What you will do:
Return every line from the listing where the word "down" occurs.

[Supplied material]

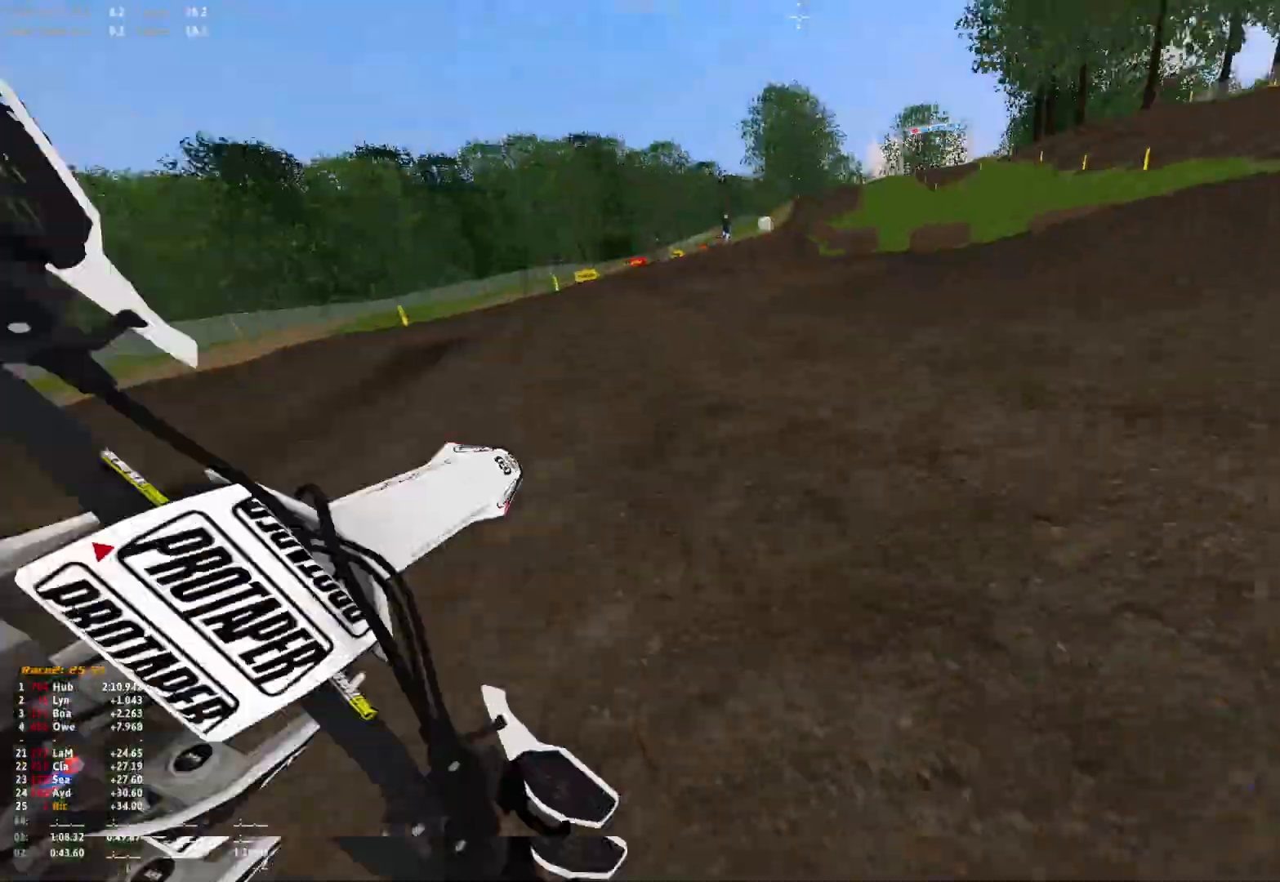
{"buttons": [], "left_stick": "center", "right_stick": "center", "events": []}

[/Supplied material]
[Supplied material]

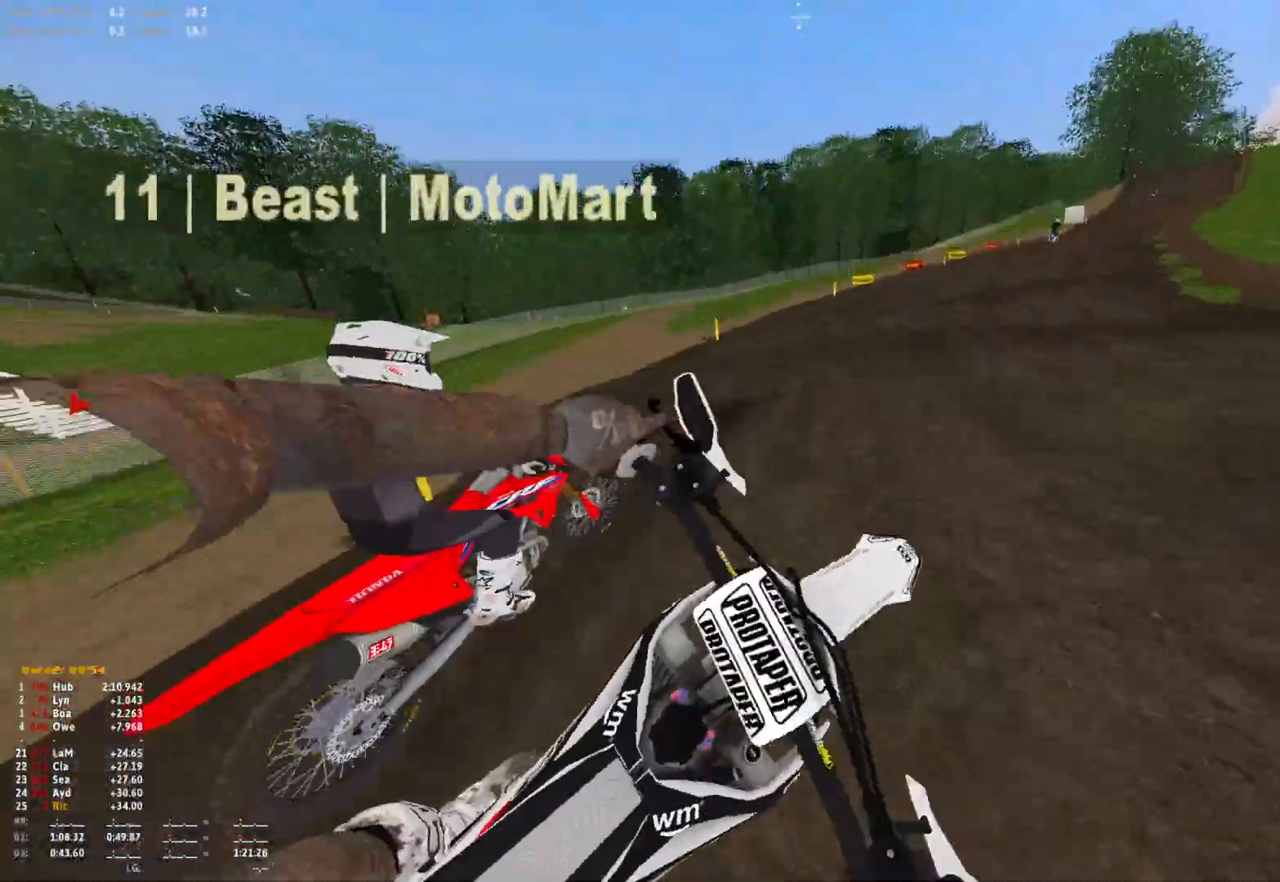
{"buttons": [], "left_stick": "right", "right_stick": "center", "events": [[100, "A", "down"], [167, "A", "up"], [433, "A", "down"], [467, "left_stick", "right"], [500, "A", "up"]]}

[/Supplied material]
[Supplied material]

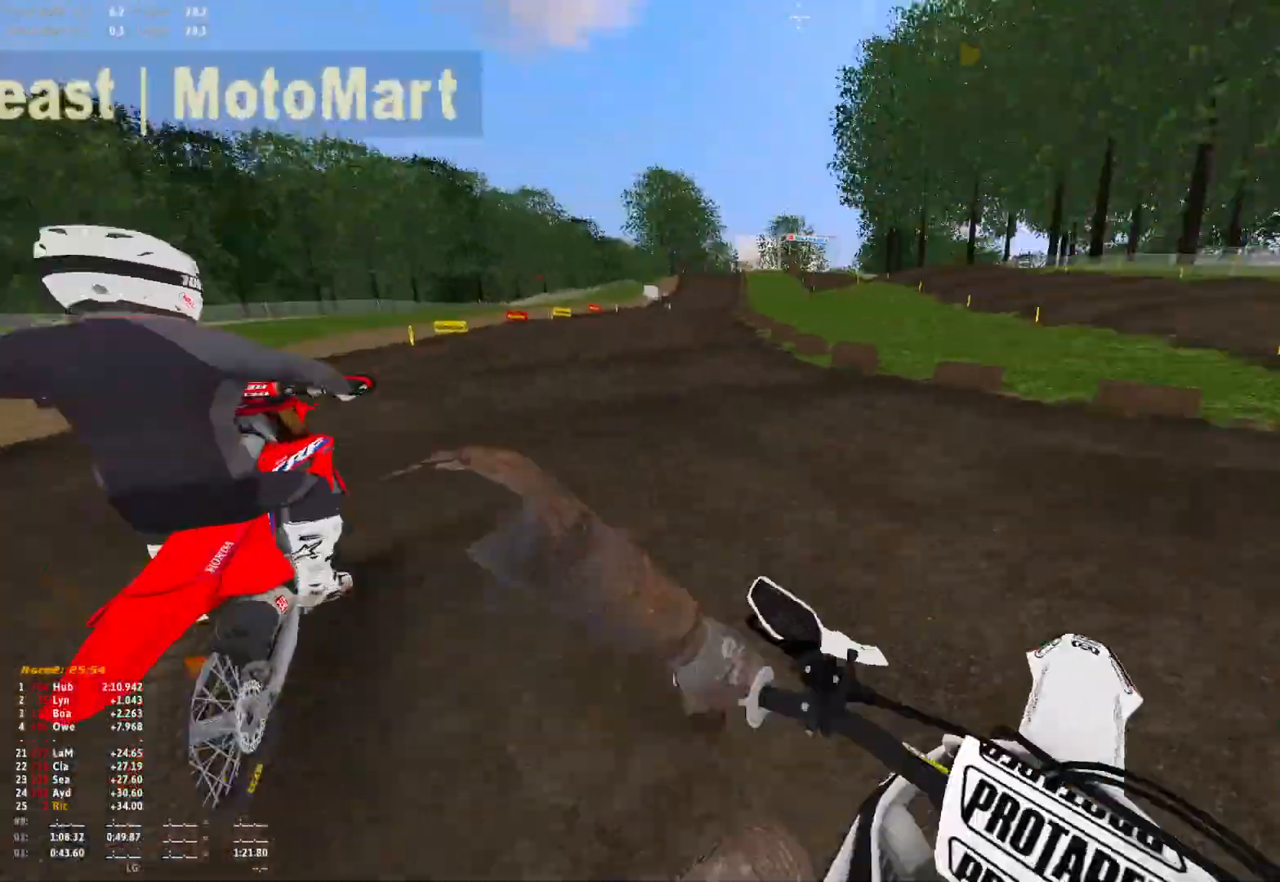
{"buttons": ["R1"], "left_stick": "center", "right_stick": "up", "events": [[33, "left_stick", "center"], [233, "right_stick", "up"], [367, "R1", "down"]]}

[/Supplied material]

Response for this exercise:
{"buttons": [], "left_stick": "right", "right_stick": "center", "events": [[100, "A", "down"], [167, "A", "up"], [433, "A", "down"], [467, "left_stick", "right"], [500, "A", "up"]]}
{"buttons": ["R1"], "left_stick": "center", "right_stick": "up", "events": [[33, "left_stick", "center"], [233, "right_stick", "up"], [367, "R1", "down"]]}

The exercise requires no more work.